Data should be placed unzipped in the data folder.
Lätkä-Voitto is written in Scala and all resources are in .edn format.
Lätkä-Voitto fetches data from statistics and then converts the data into simple values. For example: wonInOvertime
is true
if the game was won in overtime. The values are used to determine what is worth mentioning in the article.
Certain template texts are picked, which form the articles title, lead and body texts. Values are then placed in the templates to add details. For example: firstGoalPlayer
, which is the name of the player who scored the first goal.
Templates contain all the text that Lätkä-Voitto outputs. Templates are lines of texts with attributes and weights. Attributes are used to add values from code to the text templates. These are generally player and team names, times and numbers. Attributes are marked in the templates between double brackets:
{{attributeName}}
Attributes are stored in a map/dictionary of attribute names and values. If no attribute is found for the template, the template will not be rendered. This includes attributes with missing declensions.
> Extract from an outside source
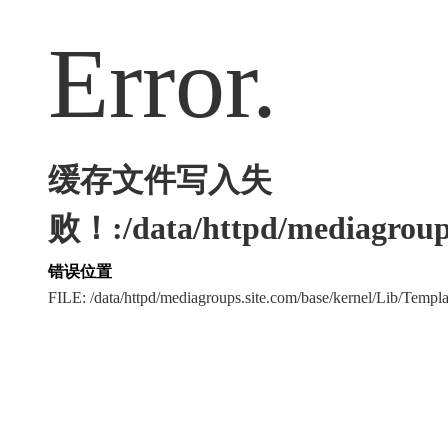
Error.
缓存文件写入失
败！:/data/httpd/mediagroups
错误位置
FILE: /data/httpd/mediagroups.site.com/base/kernel/Lib/Tem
Weights can be used to affect the chance that a certain string is selected from the list. Default weight is 1.0. For example the following string is much less likely to occur (occurs only when all other templates fail to render. In this case, when teams don't have declensions defined.):
["{{winner}} voitti kotonaan, vieraana {{loser}}" {:weight 0.01}]
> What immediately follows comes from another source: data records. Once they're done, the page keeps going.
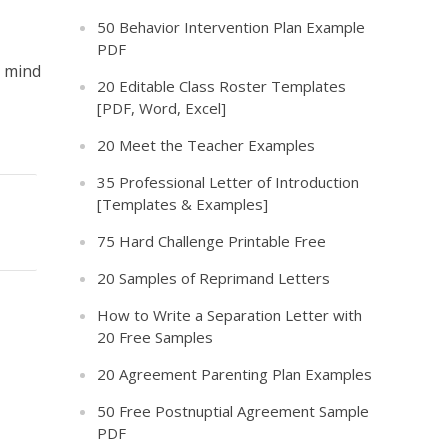
50 Behavior Intervention Plan Example
PDF
a mind
20 Editable Class Roster Templates
[PDF, Word, Excel]
20 Meet the Teacher Examples
35 Professional Letter of Introduction
[Templates & Examples]
75 Hard Challenge Printable Free
20 Samples of Reprimand Letters
How to Write a Separation Letter with
20 Free Samples
20 Agreement Parenting Plan Examples
50 Free Postnuptial Agreement Sample
PDF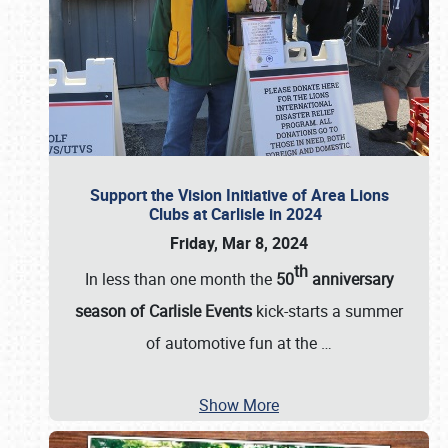
Support the Vision Initiative of Area Lions
Clubs at Carlisle in 2024
Friday, Mar 8, 2024
th
In less than one month the
50
anniversary
season of Carlisle Events
kick-starts a summer
of automotive fun at the
…
Show More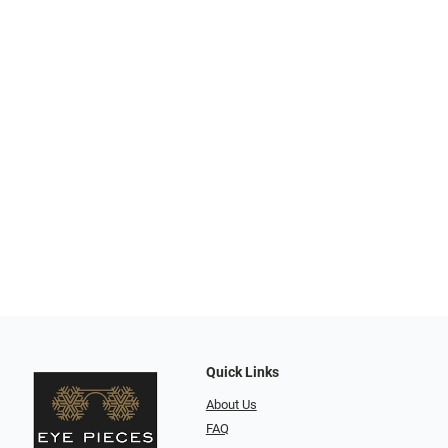
Quick Links
About Us
FAQ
Templates are located in the directory src/main/resources/template
Example code where templates are selected and values added to form body text:
src/main/scala/liigavoitto/journalist/body/GameProgressTexts.scala
Translations are written directly into the same template files. A new language is added by adding a new translation to all templates. The keycode (e.g. :fi
and :sv
) used in the translation can then be used in the lang
parameter of the API (e.g. ?lang=fi
or ?lang=sv
).
Example of template text translated to both Finnish and Swedish:
:home-team-first-place-win
{:fi
(["Voiton myötä {{home}} vankisti asemiaan sarjan kärjessä"])
:sv
(["I och med segern stärkte {{home}} sin ställning i ledning av ligan"])}`
Attributes can have declensions. These are marked with colon and the name of the declension.
For example {{loser:accusative}}
would contain the value ”loser” is in the accusative form.
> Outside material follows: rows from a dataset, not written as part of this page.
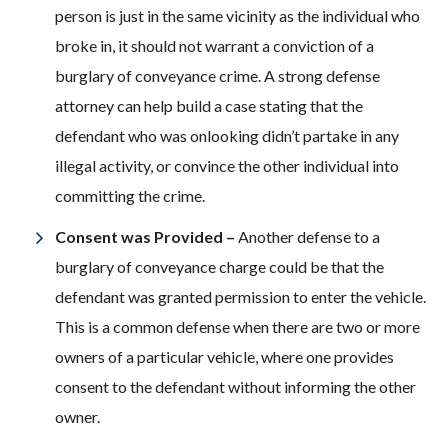
person is just in the same vicinity as the individual who
broke in, it should not warrant a conviction of a
burglary of conveyance crime. A strong defense
attorney can help build a case stating that the
defendant who was onlooking didn’t partake in any
illegal activity, or convince the other individual into
committing the crime.
Consent was Provided –
Another defense to a
burglary of conveyance charge could be that the
defendant was granted permission to enter the vehicle.
This is a common defense when there are two or more
owners of a particular vehicle, where one provides
consent to the defendant without informing the other
owner.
All declensions are listed in files located in directory: src/main/resources/declension
src/main/scala/liigavoitto/journalist/utils/TemplateUtils.scala contains declension handling code
N.B. All template strings should have a form without declensions so that articles can be written successfully even if no declension is found for the input.
Bug reports and pull requests are welcome on GitHub at https://github.com/Yleisradio/avoin-voitto. This project is intended to be a safe, welcoming space for collaboration, and contributors are expected to adhere to the Contributor Covenant code of conduct.
- All code needs to have unit tests
- Code should be properly formatted
- Use functional programming paradigm
Contact [email protected] if you have ideas to pitch to Yle concerning Voitto-robot.
Avoin-Voitto / Lätkä-Voitto is MIT Licensed.
Mestis and Naisten Liiga data is the property of Suomen Jääkiekkoliitto.